= Work to be completed =
Make an exact copy of the records below. Include every line.

== Information ==

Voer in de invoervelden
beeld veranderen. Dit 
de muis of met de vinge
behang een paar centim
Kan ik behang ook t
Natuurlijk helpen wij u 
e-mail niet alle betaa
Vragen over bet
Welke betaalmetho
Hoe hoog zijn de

===

= Answer to this problem =
Voer in de invoervelden
beeld veranderen. Dit 
de muis of met de vinge
behang een paar centim
Kan ik behang ook t
Natuurlijk helpen wij u 
e-mail niet alle betaa
Vragen over bet
Welke betaalmetho
Hoe hoog zijn de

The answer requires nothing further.